Max Eberl erlebt das Ende dagegen in einer stillen Ecke. „Ich habe das Elfmeterschießen nicht gesehen. Ich wollte nicht dabei sein. Leider hat das auch nicht geholfen“, sagte Gladbachs Manager. Für den 43-Jährigen war es das vierte verlorene Halbfinale in Folge mit Gladbach. „Wenn wir nächstes Jahr wieder dabei sind, fahre ich nicht mit.
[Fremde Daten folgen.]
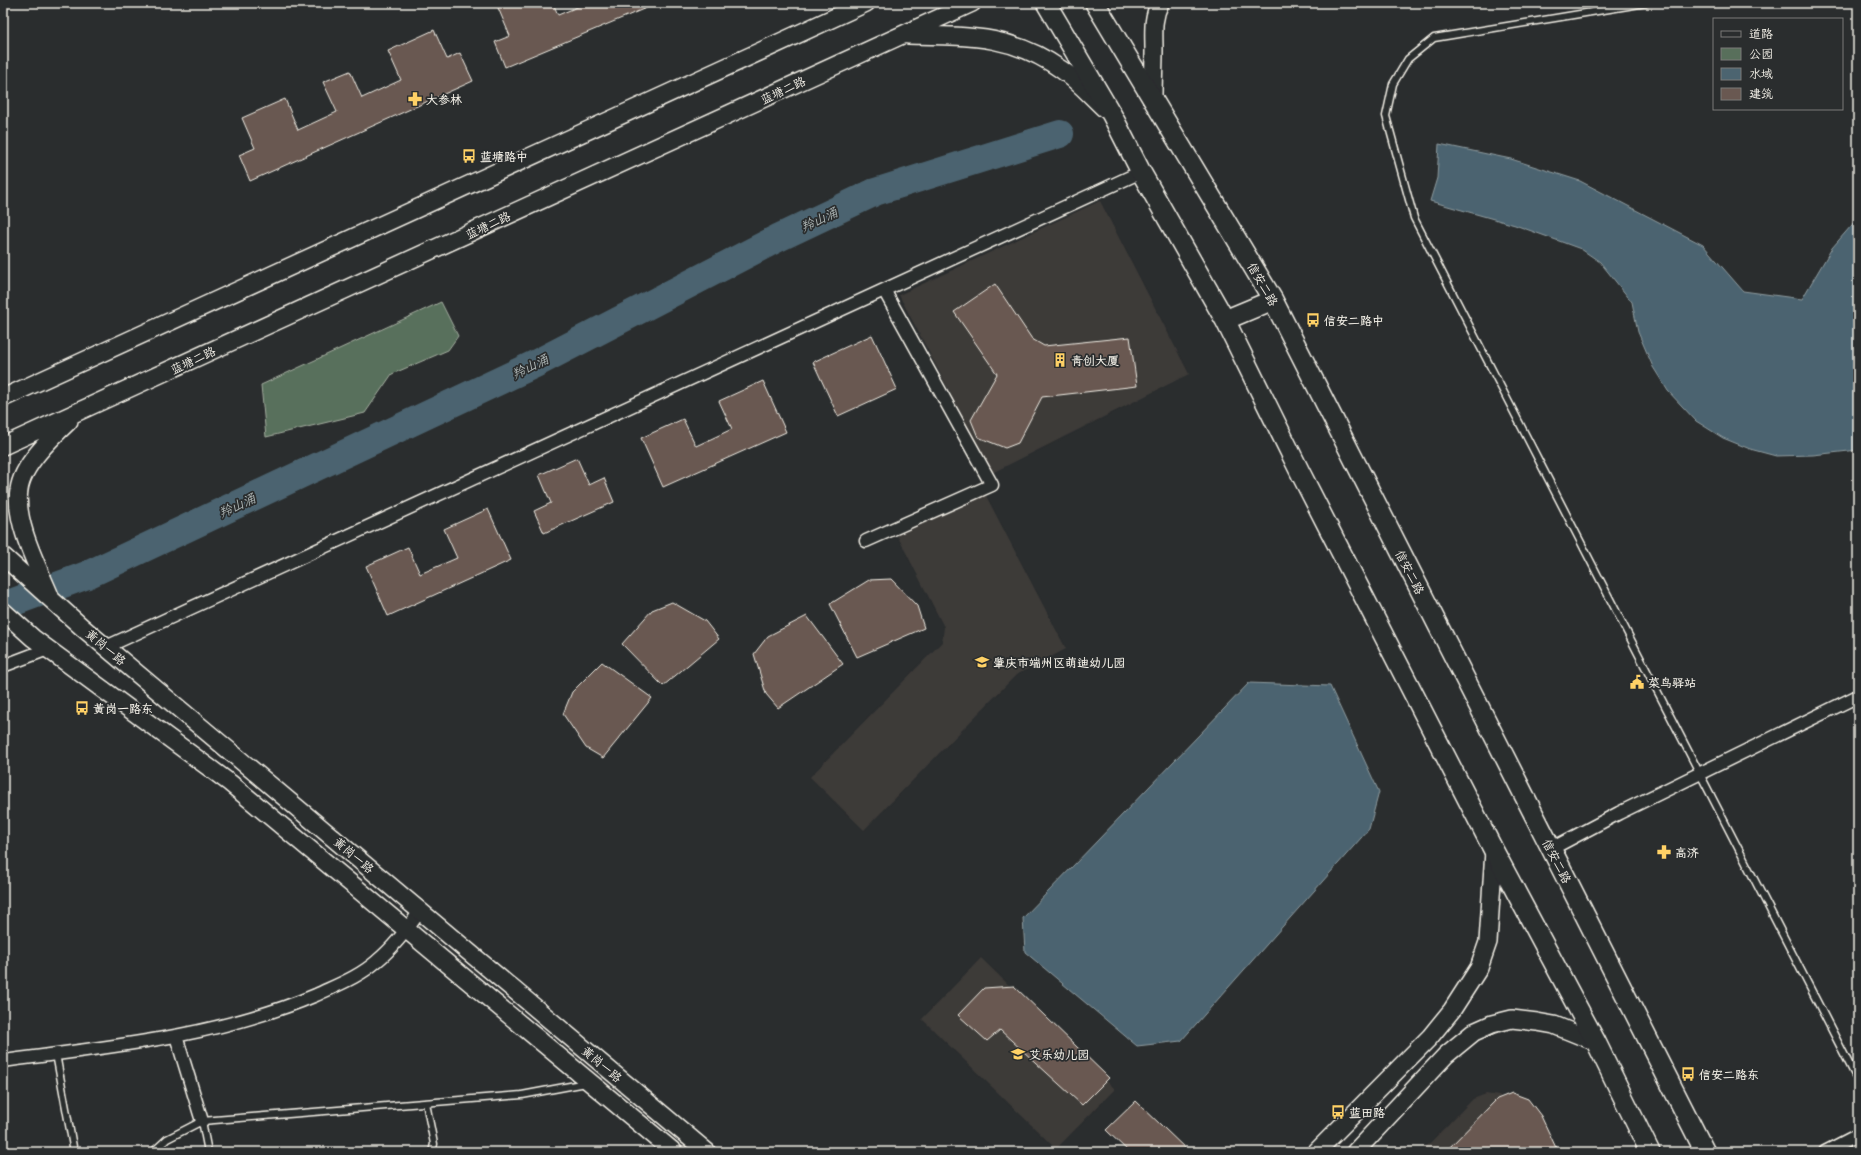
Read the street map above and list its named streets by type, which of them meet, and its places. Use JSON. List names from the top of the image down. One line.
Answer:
{"streets":{"main road":["蓝塘二路","信安二路","黄岗一路"]},"water":["羚山涌"],"places":{"pharmacy":["大参林","高济"],"bus stop":["蓝塘路中","信安二路中","黄岗一路东","信安二路东","蓝田路"],"building":["青创大厦"],"school or university":["肇庆市端州区萌迪幼儿园","艾乐幼儿园"],"public building":["菜鸟驿站"]},"legend":["道路","公园","水域","建筑"]}
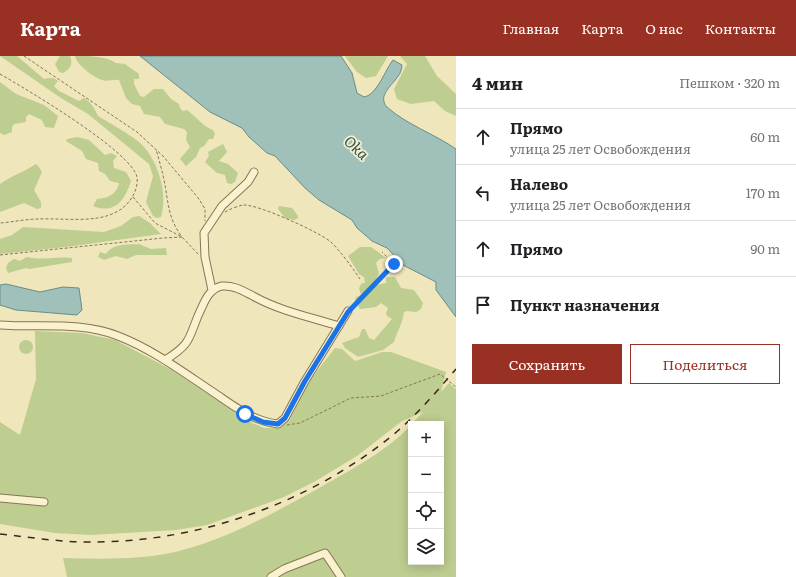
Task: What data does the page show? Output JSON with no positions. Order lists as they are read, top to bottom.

Egal, wo es ist“, sagte Eberl.
Gladbachs Lazarett platzt zum Saisonfinale aus allen Nähten. „Wir pfeifen aus dem letzten Loch. Es fehlt ein Stück Qualität“, sagte Trainer Dieter Hecking. Verteidiger Oscar Wendt erlitt einen Ellenbogenbruch und fällt bis Saisonende aus. „Nummer neun“, zählte Eberl angesichts der Verletztenliste, die Stützen wie Raffael, Kramer, Hazard oder Johnson umfasst. Erfahrung vermisste die Borussia gegen die Eintracht, wo am Ende Jungspunde wie László Benes (19), Sow (20), Nico Elvedi (20) oder Mahmoud Dahoud (21) spielten. Dass Sow mit seinem verschossenen Elfmeter zur tragischen Figur wurde, passte ins Bild.